Because chemistry testing is focused on the plasma, the blood is centrifuged to get the cells out of the way. Some tubes go an extra step with a built-in gel barrier, which keeps the cell portion trapped below so that even if you invert the tube, the cells stay put. This makes it easier to aliquot the sample (take small volumes from the main tube for other testing) without disturbing the cells and making it necessary to spin the tube again.


Gold - Gel Separator, No Additives
Gold tube, no additive - from bd.com

In situations where it's okay for the blood to be clotted, a gold top tube can be used. It has no anticoagulant, so after the blood has been in the tube for a few minutes, it will form a nearly solid clot. Once spun, the tube will have cells and serum separated by a gel barrier, which makes it easy to pour the serum off into other tubes for separate tests. These tubes are often used when the serum is to be sent to an outside lab for special testing (anything not done at the lab where it's drawn), because it's easier to pour the serum into transport tubes for refrigeration or freezing, and they're a little cheaper because they have no additives. 

Many labs use these as their workhorse tubes, accepting them instead of heparin tubes for chemistry workups. I don't actually know why the lab I was working in used the green tubes for most of the chemistry - a lot depends on the instruments being used in the lab and whether they have specifications for the test material. If your test's instructions say it needs to be a heparin tube, then that's what you should use, because the results may not be reliable if you use something else. Also, it's better for the patient if we can run several tests off of one tube, and not just to keep costs down. Repeated blood draws can lead to bruising, and if excessive, to phlebotomy-induced anemia.

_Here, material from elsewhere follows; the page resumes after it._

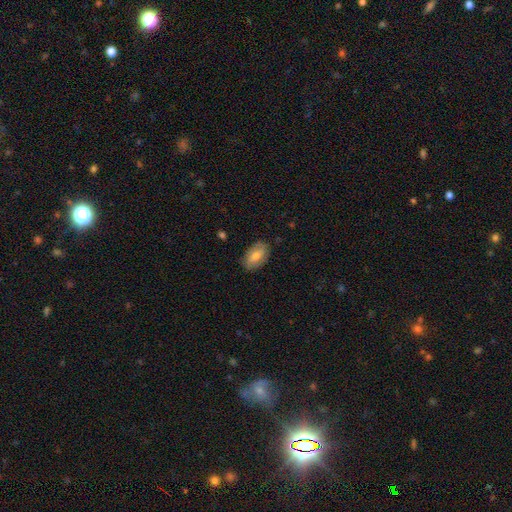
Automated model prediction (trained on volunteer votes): This is likely a smooth galaxy (72%). How rounded: clearly in between (92%). Merging: clearly none (83%).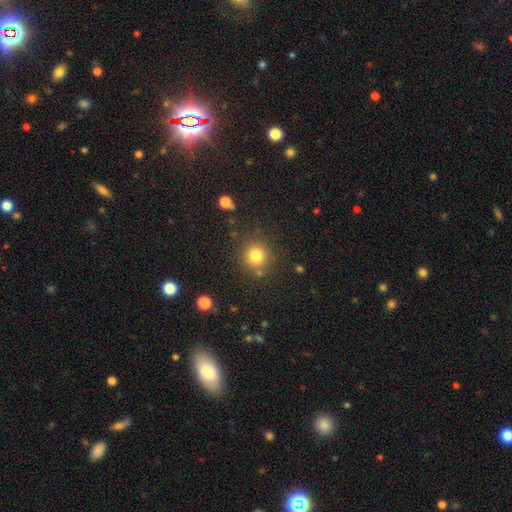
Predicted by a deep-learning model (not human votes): smooth_or_featured: smooth (p=0.80) [alt: star or artifact p=0.13]
how_rounded: round (p=0.92) [alt: in between p=0.07]
merging: none (p=0.83) [alt: minor disturbance p=0.09]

So, if you can choose to use either a green or a gold tube for a certain test, because both are allowed by the instrument's specifications, but another important test in the lab needs to be on a green top, it may make sense to bundle those tests together onto one tube.

Other - Special Cases
Some other colors are out there, but they're used infrequently and you're not likely to see them unless you're having fairly rare tests done. In our lab, dark blue tubes were used detection of heavy metals like copper or lead, because the tubes and interior of the caps were free of trace metals. Red top tubes had no additives, like the gold tubes, but contained no gel separator, so they could be used for some therapeutic drug levels - the gel has a tendency to absorb some drugs over time, so a red top would be more accurate in those cases. Gray tubes were used for lactic acid levels, but some places use them for glucose, because the potassium oxalate anticoagulant in the tubes stops the red cells from using it all up.


While different labs will use the same tubes for different tests, depending on their methodologies, a lavender top tube in one hospital will contain the same additives as one in any doctor's office. It's common sense, really - you don't want a part-time employee who works at two different facilities to get confused and use the wrong tube for a specimen collection, because it's what he's used to at the other job. Yes, it gets looked at in the lab, but we're all human and sometimes a wrong tube can go on an instrument, and since all the instrument does is read a bar code and perform the tests it's instructed to, you'll still get a result, and it may be very wrong. Consistency is key to medical and laboratory safety.